**Exercise description:**
Pull out every line in the listing below that contains the word "ETHICAL".

**Entries provided:**
###
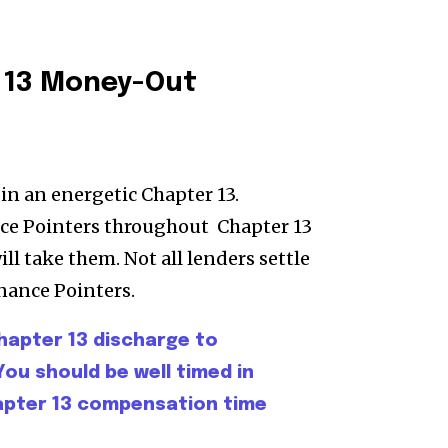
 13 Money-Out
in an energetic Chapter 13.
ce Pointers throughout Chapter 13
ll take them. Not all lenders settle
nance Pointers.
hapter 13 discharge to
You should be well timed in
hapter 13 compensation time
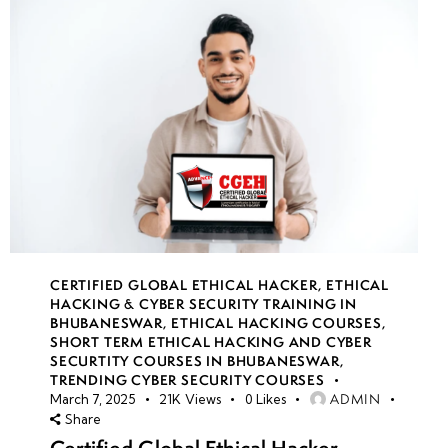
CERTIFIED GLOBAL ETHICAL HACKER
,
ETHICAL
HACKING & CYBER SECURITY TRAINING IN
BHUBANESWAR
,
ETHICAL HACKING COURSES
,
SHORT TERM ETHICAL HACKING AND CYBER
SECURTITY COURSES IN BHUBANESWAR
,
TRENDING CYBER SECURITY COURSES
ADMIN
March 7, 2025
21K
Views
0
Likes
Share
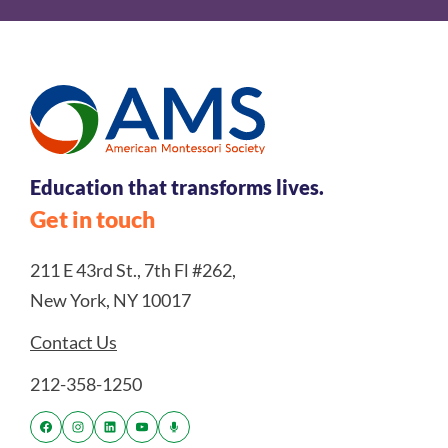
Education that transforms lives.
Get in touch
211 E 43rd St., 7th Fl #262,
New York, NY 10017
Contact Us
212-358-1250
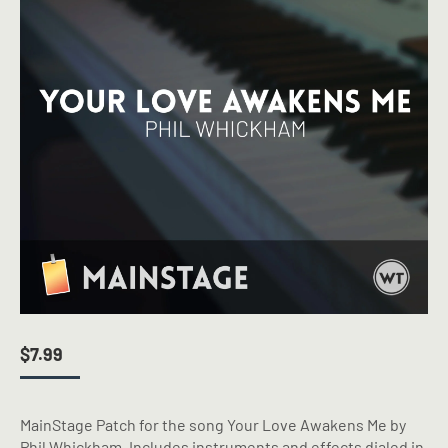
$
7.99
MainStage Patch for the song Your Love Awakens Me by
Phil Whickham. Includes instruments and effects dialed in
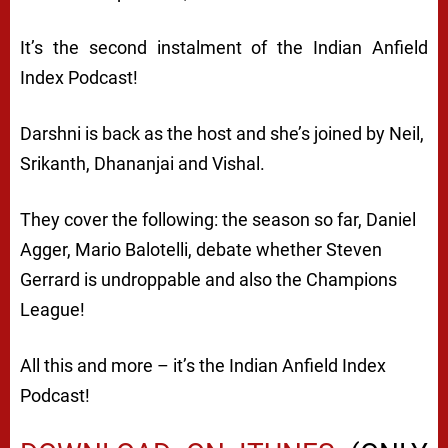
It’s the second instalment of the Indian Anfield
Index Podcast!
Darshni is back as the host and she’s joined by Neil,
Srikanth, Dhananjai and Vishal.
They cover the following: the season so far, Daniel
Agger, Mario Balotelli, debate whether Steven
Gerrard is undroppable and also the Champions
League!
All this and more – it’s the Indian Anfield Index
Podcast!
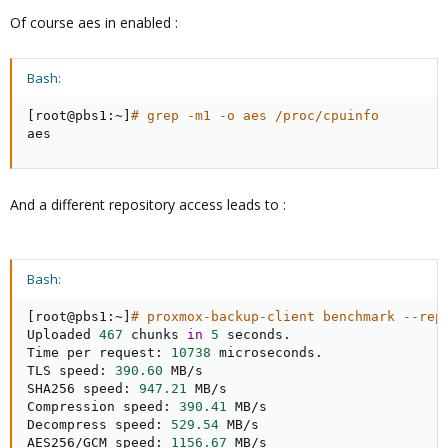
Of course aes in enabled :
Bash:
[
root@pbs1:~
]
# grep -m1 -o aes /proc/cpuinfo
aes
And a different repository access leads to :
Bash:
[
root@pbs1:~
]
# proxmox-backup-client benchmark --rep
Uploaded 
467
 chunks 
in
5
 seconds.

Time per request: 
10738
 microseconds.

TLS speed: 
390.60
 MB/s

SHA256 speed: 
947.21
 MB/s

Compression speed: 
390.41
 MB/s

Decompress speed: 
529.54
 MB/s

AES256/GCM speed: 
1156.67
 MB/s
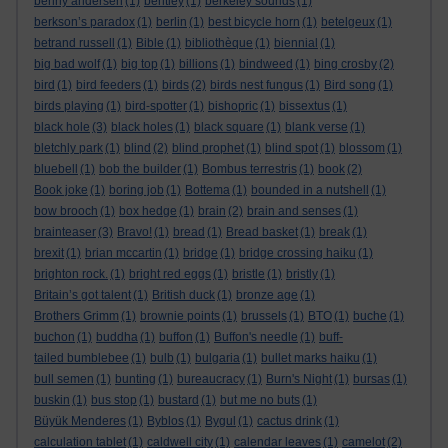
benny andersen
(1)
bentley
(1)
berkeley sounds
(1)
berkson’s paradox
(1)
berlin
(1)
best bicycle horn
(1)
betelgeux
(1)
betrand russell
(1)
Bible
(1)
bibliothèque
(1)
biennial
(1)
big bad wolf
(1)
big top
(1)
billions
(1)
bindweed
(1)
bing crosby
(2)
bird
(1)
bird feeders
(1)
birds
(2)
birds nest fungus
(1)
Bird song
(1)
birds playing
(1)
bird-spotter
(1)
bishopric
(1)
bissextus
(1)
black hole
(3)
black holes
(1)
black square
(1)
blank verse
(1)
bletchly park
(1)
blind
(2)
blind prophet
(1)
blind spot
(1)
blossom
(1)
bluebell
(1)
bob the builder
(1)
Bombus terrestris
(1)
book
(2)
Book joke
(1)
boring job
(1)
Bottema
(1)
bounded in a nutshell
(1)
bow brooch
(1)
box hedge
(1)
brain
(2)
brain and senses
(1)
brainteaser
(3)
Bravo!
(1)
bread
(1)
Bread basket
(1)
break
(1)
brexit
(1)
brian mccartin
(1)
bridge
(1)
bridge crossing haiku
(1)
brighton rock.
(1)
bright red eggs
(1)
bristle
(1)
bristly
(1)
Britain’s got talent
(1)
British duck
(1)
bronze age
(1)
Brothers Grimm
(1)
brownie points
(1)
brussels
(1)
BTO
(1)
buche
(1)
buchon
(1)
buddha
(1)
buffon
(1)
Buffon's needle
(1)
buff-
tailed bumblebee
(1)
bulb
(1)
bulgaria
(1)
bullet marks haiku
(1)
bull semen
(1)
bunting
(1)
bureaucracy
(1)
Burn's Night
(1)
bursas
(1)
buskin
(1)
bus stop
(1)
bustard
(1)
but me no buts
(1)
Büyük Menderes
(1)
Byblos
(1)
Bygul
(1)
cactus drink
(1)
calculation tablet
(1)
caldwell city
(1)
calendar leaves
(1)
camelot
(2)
###
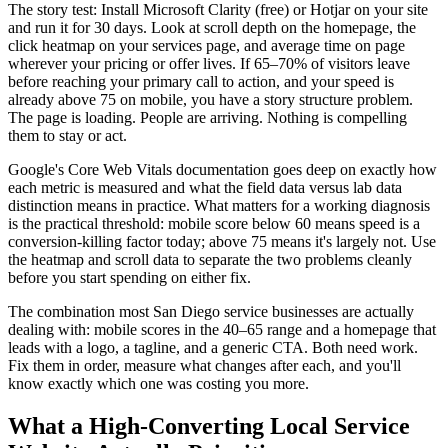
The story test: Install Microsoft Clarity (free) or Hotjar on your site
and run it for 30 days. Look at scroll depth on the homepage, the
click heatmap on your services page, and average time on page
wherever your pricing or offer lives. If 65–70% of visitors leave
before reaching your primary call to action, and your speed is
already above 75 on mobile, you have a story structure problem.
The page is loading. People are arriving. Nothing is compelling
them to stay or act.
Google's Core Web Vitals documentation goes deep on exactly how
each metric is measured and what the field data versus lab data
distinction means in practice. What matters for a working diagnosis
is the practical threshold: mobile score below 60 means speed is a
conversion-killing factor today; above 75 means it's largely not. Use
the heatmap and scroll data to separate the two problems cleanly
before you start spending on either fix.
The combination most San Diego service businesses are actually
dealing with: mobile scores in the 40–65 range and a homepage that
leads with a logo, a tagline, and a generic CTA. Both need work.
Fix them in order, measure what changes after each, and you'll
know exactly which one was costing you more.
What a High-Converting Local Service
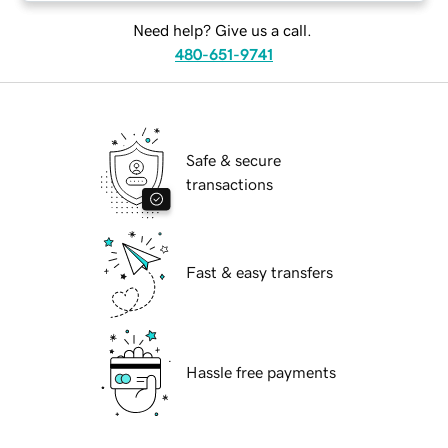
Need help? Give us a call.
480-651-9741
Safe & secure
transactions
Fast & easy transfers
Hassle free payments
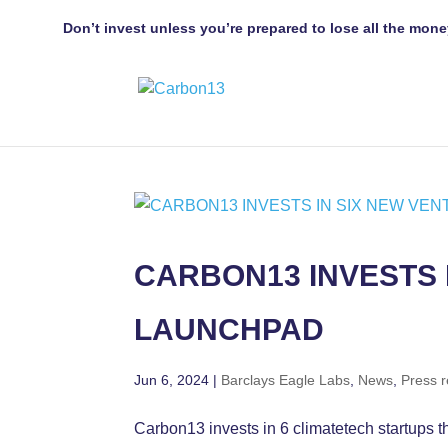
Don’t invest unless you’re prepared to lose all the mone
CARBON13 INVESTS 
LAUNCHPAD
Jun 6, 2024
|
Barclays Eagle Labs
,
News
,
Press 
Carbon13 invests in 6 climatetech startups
###
**Exercise solution:**
CERTIFIED GLOBAL ETHICAL HACKER
ETHICAL
ETHICAL HACKING COURSES
SHORT TERM ETHICAL HACKING AND CYBER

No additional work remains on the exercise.